**Data records**

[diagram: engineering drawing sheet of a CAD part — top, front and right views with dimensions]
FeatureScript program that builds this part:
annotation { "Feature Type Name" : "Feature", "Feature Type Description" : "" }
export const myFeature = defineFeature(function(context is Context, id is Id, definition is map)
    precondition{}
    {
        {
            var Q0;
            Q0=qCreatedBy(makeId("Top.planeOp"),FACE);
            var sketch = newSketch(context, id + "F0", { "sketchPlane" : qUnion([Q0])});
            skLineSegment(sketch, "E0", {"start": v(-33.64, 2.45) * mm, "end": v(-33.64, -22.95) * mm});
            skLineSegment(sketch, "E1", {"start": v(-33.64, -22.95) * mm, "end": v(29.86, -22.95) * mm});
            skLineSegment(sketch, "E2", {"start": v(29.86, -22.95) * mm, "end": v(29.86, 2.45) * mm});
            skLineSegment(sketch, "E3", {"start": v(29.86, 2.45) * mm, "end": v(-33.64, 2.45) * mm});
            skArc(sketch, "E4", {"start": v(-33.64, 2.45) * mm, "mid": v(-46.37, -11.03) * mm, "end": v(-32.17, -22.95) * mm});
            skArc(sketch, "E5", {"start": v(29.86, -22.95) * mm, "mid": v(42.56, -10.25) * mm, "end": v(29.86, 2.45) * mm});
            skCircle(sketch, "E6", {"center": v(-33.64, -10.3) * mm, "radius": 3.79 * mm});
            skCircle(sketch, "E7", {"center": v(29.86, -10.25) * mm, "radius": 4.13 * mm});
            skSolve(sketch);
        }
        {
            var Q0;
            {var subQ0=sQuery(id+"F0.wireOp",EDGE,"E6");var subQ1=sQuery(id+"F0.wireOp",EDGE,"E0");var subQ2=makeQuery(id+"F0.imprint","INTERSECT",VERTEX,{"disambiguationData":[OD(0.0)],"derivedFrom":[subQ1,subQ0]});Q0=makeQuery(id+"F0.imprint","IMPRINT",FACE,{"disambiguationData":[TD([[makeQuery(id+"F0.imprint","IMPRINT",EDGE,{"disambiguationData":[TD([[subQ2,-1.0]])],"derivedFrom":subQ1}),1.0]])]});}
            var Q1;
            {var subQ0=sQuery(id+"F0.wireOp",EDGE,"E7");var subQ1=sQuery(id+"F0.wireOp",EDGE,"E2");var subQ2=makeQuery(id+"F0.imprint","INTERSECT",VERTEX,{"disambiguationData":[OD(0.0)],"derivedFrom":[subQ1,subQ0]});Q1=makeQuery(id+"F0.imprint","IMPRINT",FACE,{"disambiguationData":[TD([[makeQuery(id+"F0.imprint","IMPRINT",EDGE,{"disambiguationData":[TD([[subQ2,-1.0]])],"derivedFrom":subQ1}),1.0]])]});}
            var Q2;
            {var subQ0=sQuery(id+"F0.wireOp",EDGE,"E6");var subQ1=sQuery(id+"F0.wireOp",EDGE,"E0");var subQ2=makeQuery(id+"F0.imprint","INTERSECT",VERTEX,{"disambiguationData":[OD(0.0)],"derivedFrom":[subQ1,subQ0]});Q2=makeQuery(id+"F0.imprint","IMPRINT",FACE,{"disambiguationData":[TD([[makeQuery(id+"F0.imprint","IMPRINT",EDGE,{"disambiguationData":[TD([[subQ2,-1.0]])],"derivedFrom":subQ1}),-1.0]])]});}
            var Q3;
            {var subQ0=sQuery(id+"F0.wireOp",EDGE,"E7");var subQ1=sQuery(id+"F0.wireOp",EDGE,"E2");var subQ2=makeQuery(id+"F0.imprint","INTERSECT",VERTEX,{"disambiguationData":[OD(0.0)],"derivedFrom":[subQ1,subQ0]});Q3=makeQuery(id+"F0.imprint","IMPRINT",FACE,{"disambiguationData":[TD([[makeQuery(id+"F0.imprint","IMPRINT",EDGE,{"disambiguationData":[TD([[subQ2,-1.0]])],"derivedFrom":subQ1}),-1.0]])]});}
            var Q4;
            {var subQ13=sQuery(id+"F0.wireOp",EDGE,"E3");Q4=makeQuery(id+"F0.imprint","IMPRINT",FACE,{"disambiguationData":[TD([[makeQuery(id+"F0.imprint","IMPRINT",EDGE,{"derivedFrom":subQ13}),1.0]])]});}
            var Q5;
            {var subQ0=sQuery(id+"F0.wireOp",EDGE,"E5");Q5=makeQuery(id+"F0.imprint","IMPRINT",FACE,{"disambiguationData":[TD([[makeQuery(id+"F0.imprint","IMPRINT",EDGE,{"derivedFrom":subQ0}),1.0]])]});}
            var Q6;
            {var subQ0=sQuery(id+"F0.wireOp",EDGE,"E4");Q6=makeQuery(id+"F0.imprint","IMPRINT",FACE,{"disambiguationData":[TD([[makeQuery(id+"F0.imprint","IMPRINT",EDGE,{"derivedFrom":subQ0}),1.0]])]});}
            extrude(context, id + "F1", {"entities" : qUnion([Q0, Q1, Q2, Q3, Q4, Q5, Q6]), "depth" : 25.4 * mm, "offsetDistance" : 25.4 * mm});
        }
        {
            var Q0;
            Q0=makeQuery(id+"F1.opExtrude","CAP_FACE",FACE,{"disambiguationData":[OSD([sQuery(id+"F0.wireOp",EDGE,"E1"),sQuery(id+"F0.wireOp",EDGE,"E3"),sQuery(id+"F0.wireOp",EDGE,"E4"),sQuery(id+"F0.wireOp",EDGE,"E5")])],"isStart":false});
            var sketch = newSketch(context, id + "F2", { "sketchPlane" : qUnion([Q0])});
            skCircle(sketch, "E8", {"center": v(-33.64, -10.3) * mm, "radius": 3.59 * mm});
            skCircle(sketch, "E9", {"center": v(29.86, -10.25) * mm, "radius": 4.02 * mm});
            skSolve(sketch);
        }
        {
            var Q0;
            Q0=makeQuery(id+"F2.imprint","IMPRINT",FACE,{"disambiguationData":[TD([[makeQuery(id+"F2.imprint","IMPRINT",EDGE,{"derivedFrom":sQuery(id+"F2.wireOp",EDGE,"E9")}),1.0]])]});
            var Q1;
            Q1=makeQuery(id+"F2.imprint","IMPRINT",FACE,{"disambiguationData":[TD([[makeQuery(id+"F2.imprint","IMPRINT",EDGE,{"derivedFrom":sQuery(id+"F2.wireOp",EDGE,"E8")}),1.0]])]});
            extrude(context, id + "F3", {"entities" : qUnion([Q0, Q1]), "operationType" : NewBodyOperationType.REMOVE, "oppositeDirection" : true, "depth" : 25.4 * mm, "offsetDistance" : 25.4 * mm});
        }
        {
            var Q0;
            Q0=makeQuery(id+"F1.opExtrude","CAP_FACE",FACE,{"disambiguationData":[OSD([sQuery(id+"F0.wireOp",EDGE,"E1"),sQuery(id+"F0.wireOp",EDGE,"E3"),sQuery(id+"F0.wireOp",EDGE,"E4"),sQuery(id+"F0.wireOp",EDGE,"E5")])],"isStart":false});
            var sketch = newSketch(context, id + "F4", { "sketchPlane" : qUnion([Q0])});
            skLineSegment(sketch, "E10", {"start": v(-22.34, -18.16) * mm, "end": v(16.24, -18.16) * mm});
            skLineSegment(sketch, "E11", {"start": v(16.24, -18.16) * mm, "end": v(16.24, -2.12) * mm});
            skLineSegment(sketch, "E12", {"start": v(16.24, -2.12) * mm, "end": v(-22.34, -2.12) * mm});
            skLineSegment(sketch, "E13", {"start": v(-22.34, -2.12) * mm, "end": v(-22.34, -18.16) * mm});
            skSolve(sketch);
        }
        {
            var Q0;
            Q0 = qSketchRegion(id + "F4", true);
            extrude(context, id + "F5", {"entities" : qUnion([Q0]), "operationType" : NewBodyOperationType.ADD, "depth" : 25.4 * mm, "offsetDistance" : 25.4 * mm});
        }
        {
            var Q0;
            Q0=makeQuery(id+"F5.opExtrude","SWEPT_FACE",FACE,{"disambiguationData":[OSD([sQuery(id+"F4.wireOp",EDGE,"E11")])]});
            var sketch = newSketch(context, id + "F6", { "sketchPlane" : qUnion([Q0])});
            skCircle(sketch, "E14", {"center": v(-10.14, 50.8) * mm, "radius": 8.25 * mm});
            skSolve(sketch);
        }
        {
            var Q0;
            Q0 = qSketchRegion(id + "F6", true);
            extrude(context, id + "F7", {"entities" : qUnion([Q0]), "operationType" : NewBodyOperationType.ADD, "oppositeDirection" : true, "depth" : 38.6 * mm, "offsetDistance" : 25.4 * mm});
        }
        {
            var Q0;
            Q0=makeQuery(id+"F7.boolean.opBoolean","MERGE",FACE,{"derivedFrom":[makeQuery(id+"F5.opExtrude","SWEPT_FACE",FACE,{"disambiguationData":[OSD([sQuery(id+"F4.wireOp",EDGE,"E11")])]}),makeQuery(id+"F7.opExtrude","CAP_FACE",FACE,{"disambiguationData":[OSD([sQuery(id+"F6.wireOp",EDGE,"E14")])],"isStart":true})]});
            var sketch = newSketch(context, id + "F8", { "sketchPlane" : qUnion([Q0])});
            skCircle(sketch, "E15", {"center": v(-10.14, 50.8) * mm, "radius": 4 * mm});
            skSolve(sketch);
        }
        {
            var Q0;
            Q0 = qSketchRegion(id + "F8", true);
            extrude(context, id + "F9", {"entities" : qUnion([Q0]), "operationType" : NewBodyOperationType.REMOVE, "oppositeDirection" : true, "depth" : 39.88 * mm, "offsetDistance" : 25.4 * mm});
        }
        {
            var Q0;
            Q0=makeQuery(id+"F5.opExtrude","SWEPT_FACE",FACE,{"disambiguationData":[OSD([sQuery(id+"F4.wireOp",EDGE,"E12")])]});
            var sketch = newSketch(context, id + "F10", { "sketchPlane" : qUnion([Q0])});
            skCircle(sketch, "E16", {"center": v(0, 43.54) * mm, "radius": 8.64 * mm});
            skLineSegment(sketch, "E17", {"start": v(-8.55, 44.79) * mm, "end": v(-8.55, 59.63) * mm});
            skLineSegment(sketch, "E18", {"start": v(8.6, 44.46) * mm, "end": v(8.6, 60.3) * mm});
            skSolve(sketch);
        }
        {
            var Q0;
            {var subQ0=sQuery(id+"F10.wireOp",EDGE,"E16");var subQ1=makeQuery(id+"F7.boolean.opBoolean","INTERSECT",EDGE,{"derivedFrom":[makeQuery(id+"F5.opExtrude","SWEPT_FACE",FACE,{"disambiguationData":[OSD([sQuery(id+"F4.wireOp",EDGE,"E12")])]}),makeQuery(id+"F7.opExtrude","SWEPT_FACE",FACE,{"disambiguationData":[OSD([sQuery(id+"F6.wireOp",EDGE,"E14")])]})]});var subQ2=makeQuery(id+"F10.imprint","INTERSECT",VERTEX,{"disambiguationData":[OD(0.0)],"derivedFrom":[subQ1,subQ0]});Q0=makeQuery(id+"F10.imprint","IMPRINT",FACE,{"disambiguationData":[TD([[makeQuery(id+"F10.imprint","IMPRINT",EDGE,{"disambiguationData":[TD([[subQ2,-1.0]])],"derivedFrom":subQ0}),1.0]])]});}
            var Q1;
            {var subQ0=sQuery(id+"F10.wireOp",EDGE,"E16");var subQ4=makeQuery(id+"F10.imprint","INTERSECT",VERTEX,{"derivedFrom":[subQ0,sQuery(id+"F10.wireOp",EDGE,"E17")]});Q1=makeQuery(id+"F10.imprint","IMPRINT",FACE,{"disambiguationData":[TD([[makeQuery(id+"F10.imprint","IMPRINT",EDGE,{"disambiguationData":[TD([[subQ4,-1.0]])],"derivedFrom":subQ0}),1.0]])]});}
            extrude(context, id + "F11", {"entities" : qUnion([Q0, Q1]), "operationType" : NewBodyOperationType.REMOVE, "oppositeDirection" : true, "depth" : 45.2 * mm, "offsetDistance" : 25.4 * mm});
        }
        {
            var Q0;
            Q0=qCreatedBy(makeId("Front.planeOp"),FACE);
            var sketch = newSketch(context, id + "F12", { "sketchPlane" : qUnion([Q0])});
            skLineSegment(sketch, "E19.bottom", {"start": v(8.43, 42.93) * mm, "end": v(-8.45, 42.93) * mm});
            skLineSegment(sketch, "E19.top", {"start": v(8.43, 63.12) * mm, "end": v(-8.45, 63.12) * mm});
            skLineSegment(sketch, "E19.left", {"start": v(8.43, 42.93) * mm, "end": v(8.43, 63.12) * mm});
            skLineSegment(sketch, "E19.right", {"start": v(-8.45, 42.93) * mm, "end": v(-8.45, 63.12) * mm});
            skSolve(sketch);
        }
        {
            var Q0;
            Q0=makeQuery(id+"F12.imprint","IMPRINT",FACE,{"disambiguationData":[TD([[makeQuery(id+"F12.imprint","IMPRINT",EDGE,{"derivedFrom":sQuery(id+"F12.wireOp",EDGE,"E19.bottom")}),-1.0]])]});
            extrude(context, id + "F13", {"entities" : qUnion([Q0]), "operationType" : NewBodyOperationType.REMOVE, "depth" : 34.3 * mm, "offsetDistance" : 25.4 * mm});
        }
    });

* * *

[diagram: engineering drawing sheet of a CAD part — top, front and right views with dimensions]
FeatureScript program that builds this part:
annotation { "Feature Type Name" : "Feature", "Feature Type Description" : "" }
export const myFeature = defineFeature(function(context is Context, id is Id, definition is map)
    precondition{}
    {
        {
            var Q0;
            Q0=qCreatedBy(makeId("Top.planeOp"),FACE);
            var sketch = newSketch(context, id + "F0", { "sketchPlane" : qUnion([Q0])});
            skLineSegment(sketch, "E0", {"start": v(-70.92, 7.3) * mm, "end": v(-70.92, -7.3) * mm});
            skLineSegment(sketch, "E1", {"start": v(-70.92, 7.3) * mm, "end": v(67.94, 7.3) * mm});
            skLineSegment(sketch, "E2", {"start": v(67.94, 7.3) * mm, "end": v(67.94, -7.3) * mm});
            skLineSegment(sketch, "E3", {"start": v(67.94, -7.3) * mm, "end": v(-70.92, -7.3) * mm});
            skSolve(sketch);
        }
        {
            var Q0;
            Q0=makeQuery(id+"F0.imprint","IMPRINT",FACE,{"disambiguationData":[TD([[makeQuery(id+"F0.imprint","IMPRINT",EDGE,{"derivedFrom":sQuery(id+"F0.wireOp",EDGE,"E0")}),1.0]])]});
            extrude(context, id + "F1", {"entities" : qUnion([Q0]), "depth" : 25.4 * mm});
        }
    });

**Goal**
List every line in the items above that contains the string "entities", copying each one in full, and treat uppercase and lowercase letters as different.

**Answer below**
            extrude(context, id + "F1", {"entities" : qUnion([Q0, Q1, Q2, Q3, Q4, Q5, Q6]), "depth" : 25.4 * mm, "offsetDistance" : 25.4 * mm});
            extrude(context, id + "F3", {"entities" : qUnion([Q0, Q1]), "operationType" : NewBodyOperationType.REMOVE, "oppositeDirection" : true, "depth" : 25.4 * mm, "offsetDistance" : 25.4 * mm});
            extrude(context, id + "F5", {"entities" : qUnion([Q0]), "operationType" : NewBodyOperationType.ADD, "depth" : 25.4 * mm, "offsetDistance" : 25.4 * mm});
            extrude(context, id + "F7", {"entities" : qUnion([Q0]), "operationType" : NewBodyOperationType.ADD, "oppositeDirection" : true, "depth" : 38.6 * mm, "offsetDistance" : 25.4 * mm});
            extrude(context, id + "F9", {"entities" : qUnion([Q0]), "operationType" : NewBodyOperationType.REMOVE, "oppositeDirection" : true, "depth" : 39.88 * mm, "offsetDistance" : 25.4 * mm});
            extrude(context, id + "F11", {"entities" : qUnion([Q0, Q1]), "operationType" : NewBodyOperationType.REMOVE, "oppositeDirection" : true, "depth" : 45.2 * mm, "offsetDistance" : 25.4 * mm});
            extrude(context, id + "F13", {"entities" : qUnion([Q0]), "operationType" : NewBodyOperationType.REMOVE, "depth" : 34.3 * mm, "offsetDistance" : 25.4 * mm});
            extrude(context, id + "F1", {"entities" : qUnion([Q0]), "depth" : 25.4 * mm});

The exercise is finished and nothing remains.